2.4.3 Preparation of fluorescent SiO₂@KH570-MIP particles. 150 mg SiO₂@KH570 beads were added to a 100 mL round-bottomed flask and dispersed in 60 mL acetonitrile by sonication for 30 min. Then, cyhalothrin, AM, allyl fluorescein and EGDMA were dissolved in the round-bottomed flask. The solution was degassed in an ultrasonic bath for 5 min then sparged with oxygen-free nitrogen for 10 minutes. The flask was then submerged in a thermostatically controlled oil bath and then the mixture was stirred. The temperature was increased from room temperature to 60 °C over 2 h. Then, free-radical initiator AIBN was added to the flask, and the flask was maintained at 60 °C for further 24 h. Accurately measured amounts of the reactants were mixed in the correct order, as shown in Table S1.† At the end of the reaction, the particles were collected from the reaction medium by centrifugation, and were then cleaned successively with methanol/acetic acid (100 mL, 90/10 v/v) to remove the templates by Soxhlet extraction. Finally, the product was dried in vacuo overnight at 40 °C. Fluorescent SiO₂@KH570-NIP were prepared under nominally duplicate conditions to SiO₂@KH570-MIP in the absence of the cyhalothrin template. By gravimetric analysis, the yields of fluorescent-MIP and fluorescent-NIP were found to be 62% and 58%, respectively.

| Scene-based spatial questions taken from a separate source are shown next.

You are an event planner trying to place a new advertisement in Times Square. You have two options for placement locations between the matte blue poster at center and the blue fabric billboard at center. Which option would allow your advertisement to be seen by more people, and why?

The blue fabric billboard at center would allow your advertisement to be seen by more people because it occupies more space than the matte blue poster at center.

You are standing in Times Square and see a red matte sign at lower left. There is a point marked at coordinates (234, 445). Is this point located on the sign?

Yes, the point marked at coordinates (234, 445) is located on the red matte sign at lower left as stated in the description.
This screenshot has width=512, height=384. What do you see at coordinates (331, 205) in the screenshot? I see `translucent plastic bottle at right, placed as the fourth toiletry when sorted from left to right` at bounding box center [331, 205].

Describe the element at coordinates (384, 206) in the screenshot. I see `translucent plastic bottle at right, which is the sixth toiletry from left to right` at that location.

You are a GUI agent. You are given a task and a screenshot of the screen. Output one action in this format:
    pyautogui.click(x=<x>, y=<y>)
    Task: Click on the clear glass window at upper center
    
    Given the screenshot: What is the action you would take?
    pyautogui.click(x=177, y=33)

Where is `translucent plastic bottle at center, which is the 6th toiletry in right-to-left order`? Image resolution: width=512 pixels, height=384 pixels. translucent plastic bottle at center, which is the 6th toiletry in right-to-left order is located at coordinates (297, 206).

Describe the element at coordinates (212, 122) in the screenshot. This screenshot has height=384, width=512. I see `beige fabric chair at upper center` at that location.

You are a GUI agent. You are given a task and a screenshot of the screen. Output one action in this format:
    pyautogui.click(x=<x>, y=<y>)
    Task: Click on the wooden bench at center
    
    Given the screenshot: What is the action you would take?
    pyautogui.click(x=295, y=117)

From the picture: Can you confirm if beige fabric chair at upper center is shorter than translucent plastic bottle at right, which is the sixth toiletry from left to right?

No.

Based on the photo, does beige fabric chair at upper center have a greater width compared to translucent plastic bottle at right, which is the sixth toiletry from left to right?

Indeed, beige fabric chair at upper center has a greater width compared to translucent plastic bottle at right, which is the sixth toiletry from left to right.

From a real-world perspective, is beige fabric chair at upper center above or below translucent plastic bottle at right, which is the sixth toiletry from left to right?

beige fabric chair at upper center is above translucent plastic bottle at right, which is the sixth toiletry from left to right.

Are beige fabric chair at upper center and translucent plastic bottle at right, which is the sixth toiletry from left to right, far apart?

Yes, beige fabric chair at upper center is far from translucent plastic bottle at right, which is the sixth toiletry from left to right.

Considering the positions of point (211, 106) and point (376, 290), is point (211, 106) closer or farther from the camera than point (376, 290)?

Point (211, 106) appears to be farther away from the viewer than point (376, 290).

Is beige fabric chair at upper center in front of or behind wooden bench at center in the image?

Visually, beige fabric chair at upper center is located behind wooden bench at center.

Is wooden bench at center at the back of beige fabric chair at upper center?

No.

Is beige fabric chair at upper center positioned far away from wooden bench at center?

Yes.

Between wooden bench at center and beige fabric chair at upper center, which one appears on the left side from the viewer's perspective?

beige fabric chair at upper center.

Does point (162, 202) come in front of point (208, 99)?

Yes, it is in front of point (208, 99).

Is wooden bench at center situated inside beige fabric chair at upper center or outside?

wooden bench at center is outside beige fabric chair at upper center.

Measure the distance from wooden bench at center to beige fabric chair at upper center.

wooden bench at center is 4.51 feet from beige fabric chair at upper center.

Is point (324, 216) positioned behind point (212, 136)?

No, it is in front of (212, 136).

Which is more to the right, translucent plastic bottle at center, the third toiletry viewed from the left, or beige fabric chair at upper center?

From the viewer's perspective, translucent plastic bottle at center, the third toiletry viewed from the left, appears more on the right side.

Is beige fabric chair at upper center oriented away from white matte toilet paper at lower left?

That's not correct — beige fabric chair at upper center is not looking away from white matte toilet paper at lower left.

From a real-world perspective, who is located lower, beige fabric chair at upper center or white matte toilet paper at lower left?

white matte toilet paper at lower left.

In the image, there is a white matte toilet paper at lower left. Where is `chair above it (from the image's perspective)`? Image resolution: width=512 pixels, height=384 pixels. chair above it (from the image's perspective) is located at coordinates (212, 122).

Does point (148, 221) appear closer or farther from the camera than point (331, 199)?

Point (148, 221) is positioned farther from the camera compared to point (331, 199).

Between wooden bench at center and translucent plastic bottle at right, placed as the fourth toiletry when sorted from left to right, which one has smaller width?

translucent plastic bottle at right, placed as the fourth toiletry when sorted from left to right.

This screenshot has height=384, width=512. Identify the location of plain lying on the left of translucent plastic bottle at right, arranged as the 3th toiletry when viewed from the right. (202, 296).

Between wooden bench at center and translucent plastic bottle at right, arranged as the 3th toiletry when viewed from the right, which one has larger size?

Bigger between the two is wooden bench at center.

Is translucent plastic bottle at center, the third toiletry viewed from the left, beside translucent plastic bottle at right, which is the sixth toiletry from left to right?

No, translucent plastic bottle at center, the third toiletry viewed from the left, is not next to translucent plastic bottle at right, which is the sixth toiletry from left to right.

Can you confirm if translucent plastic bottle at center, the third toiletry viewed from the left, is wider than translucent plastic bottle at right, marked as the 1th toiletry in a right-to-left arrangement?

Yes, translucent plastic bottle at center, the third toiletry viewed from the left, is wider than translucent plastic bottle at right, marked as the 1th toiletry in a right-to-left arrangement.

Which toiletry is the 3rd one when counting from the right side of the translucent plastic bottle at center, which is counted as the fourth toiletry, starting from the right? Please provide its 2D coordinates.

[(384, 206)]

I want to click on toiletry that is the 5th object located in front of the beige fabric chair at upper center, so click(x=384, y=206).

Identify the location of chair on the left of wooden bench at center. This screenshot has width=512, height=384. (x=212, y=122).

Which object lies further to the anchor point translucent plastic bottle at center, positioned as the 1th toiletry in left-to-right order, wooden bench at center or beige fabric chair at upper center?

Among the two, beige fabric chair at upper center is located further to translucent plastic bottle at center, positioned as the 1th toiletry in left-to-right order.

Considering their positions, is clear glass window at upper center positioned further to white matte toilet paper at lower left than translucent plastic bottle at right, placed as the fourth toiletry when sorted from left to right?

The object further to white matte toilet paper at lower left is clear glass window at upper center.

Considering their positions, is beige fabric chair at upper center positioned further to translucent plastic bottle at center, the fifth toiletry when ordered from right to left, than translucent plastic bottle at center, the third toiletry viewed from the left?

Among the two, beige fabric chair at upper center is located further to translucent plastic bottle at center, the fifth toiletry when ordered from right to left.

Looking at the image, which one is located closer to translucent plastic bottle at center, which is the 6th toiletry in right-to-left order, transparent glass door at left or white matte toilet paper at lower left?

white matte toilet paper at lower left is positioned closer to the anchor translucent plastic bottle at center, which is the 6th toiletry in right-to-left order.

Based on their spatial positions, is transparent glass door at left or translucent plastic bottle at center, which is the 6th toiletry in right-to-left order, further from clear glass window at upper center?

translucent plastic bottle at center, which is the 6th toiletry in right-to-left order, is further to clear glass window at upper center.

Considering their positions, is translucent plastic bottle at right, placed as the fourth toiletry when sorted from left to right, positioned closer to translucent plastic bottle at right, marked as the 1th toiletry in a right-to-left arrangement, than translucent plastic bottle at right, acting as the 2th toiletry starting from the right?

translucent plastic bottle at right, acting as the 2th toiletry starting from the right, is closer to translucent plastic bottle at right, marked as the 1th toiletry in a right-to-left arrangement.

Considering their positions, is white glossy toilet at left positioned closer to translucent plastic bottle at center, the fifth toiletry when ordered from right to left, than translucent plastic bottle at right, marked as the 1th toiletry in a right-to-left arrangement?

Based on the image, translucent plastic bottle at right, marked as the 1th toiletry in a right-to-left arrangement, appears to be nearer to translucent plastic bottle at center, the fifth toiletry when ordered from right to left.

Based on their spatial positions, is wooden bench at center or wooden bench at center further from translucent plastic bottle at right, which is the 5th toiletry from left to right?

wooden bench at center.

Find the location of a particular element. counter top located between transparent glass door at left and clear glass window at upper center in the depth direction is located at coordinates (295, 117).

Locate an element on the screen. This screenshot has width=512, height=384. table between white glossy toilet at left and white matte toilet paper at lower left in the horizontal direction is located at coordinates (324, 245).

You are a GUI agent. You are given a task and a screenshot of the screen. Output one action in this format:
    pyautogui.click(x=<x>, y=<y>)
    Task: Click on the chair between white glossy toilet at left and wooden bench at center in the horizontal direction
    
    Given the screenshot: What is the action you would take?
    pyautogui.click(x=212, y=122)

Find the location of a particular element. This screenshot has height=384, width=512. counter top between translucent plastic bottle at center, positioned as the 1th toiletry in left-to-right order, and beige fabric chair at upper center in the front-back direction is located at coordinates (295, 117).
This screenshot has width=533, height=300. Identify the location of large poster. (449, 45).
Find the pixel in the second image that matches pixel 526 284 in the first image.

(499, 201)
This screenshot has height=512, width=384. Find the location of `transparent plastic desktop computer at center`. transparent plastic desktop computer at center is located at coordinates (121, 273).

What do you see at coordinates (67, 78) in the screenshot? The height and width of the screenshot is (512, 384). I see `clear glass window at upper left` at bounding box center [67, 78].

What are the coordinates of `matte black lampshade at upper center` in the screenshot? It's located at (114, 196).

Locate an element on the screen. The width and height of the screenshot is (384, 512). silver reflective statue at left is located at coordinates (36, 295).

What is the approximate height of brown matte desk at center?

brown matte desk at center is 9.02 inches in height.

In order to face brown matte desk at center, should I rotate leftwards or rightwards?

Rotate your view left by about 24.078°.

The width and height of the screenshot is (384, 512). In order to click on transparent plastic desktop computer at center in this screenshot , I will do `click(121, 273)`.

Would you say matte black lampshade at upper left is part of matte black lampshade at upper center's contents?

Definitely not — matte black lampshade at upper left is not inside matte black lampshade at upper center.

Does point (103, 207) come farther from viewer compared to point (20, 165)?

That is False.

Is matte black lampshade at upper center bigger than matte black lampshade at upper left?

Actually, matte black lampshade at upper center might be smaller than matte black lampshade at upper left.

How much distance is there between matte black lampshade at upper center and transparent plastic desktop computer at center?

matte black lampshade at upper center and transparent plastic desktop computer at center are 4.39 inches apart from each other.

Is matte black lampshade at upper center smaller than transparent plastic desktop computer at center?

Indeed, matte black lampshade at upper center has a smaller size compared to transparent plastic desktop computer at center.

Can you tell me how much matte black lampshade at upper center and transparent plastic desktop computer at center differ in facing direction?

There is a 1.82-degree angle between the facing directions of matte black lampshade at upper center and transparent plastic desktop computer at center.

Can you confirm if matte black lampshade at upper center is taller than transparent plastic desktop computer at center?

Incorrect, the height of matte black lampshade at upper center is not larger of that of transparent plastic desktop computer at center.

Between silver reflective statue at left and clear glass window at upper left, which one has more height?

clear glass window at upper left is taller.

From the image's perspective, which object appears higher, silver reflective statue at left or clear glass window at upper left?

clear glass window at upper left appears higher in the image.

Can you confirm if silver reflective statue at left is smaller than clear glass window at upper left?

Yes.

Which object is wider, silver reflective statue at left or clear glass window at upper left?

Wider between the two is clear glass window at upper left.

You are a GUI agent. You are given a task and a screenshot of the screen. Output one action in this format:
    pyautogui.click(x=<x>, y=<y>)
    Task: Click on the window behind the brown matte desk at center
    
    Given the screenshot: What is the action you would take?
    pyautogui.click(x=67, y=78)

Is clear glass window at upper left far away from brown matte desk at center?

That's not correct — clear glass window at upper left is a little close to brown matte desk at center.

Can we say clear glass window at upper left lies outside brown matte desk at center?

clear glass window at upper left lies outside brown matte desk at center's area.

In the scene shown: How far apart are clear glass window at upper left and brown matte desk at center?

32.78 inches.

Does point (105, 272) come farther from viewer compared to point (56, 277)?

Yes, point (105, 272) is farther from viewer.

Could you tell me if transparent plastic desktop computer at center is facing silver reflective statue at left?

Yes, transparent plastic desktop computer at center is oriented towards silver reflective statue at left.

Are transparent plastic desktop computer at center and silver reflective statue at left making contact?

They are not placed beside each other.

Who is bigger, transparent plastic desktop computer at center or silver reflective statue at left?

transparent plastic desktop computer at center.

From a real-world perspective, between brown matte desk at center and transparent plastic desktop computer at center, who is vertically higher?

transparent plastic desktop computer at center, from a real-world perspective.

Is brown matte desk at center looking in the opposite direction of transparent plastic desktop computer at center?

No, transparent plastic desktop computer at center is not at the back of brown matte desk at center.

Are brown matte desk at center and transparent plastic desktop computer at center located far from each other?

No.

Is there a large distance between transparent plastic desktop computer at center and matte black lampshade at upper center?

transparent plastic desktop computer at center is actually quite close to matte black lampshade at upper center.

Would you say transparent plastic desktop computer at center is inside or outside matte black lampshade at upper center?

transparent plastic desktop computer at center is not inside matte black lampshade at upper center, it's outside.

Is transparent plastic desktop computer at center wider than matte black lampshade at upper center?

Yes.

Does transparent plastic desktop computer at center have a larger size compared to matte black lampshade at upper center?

2.5 The adsorption experiments of fluorescent SiO₂@KH570-MIP particles

The samples for the spectral measurements were prepared by dispersing 100.0 mg of fluorescent SiO₂@KH570-MIP particles in 100.0 mL alcohol solution. 5.0 mL of the solutions were then poured into various concentration of the cyhalothrin (0–10.0 nM) in 5.0 mL of ethanol. The mixture was stirred thoroughly before measurement. The fluorescence intensity was detected with the fluorescence spectrophotometer. The fluorescence quenching efficiency of the fluorescent SiO₂@KH570-MIP particles with cyhalothrin was calculated using the Stern–Volmer equation (eqn (1)). A linear relationship could be described by plotting [(I₀/I) − 1] as a function of concentration (nM). The same procedure was performed for the fluorescent SiO₂@KH570-NIP.

(I₀/I) − 1 = K_SV × C (1)

I₀ is the initial fluorescence intensity in the absence of analyte, I is the fluorescence intensity in the presence of related concentrations of cyhalothrin, K_SV is the Stern–Volmer quenching constant, and C (nM) is the concentration of cyhalothrin.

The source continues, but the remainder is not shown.